When there are serious grounds to believe that illegal immigrants are hiding, EU states have agreed a procedure to keep them under “temporary custody”. Such imprisonment should not normally exceed six months and the maximum retention can period can be as long as 18 months, according to the draft directive. 

When illegal immigrants who have been issued with a removal order are found in another member state, they can be returned to the authorities of the country where the order was first issued, and that country has to pay the costs. 

Provisions have been agreed to ensure consistency with human rights standards and the respect of the dignity of the individual. 

Commission gives France a helping hand 

Addressing concerns over the European Immigration Pact, Commission Vice-President Jacques Barrot said he will present a proposal laying down basic common principles that will “guarantee that actions will be based on full respect for the rights, freedoms and principles enshrined in the Charter of Fundamental Rights of the EU”. 

A presentation of a proposal and a press conference will take place in the EP in Strasbourg on June 17. 

Positions:

Amnesty International and the European Council on Refugees and Exiles (ECRE) were among the few to criticise the ‘Returns Directive’. “By accepting this compromise text, the European Parliament will undermine its own mandate to protect human rights and allow EU law to erode existing international human rights standards,” said Nicholas Beger, the director of Amnesty International’s EU Office. 

“We need a Directive on returns, but not at all costs. We are particularly concerned about the excessive detention periods in this directive and the lack of real opportunities for migrants to leave of their own accord before being removed by force,” added Bjarte Vandvik, the secretary General of ECRE. 

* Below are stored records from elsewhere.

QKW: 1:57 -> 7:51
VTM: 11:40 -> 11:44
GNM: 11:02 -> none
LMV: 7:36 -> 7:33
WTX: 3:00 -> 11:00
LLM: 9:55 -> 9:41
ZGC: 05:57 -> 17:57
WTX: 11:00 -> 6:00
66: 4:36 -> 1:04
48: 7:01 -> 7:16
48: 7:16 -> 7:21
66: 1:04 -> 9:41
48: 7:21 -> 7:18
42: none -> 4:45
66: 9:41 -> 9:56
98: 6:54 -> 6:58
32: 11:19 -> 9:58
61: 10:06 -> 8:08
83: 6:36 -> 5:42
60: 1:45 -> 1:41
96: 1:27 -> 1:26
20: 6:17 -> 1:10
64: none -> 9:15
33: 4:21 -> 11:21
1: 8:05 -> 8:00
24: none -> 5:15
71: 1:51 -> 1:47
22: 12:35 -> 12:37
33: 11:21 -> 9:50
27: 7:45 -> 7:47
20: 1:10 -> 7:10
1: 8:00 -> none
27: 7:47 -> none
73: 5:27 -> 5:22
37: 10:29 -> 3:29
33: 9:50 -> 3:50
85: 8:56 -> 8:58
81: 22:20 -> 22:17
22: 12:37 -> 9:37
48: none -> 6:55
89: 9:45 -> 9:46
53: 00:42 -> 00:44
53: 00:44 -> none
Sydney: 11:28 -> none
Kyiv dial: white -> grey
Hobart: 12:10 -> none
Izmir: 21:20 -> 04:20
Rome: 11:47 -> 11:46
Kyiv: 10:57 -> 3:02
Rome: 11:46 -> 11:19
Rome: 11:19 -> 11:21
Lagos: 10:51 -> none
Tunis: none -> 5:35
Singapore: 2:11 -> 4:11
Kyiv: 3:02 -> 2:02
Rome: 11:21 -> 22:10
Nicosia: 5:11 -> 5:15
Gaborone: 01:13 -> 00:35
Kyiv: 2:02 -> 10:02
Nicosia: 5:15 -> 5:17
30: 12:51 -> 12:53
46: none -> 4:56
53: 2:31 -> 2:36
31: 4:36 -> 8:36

Martin Schultz, the leader of the Socialist group (PES) in the European Parliament, stated that the Socialists have also been supportive of a common European migration policy and asylum, based on shared responsibilities between member countries and respect for human rights. He added that the importance of legal migration should not be underestimated. Socialists also advised that measures to contain illegal migration should be accompanied by development projects in the countries of immigration. 

MEP Jeanine Hennis-Plasschaert (ALDE, Netherlands), said the French plans for a European Migration Pact were “all very charming”, but advised the Presidency to follow up on elements other than the Returns Directive, such as the ‘Blue card’ initiative or asylum policy, and make sure the initiatives “pass through”. 

A spokesperson for the Greens, Helmut Weixler, told EurActiv his group was opposed to the compromise, but they were also aware they cannot stop the decision from being adopted. Their main criticism concerns t
he 18-month long possibility for retention, the removing of children from EU territory and repatriation to the transit country. 

Next steps:

  • 5 June: Justice and Home Affairs Council, Luxembourg. 
  • 16 June: Vote in Parliament, Strasbourg. Commission Vice-President Barrot presents EU principles to better cooperate on migration policy. 
  • 15-16 October: European Council, Brussels.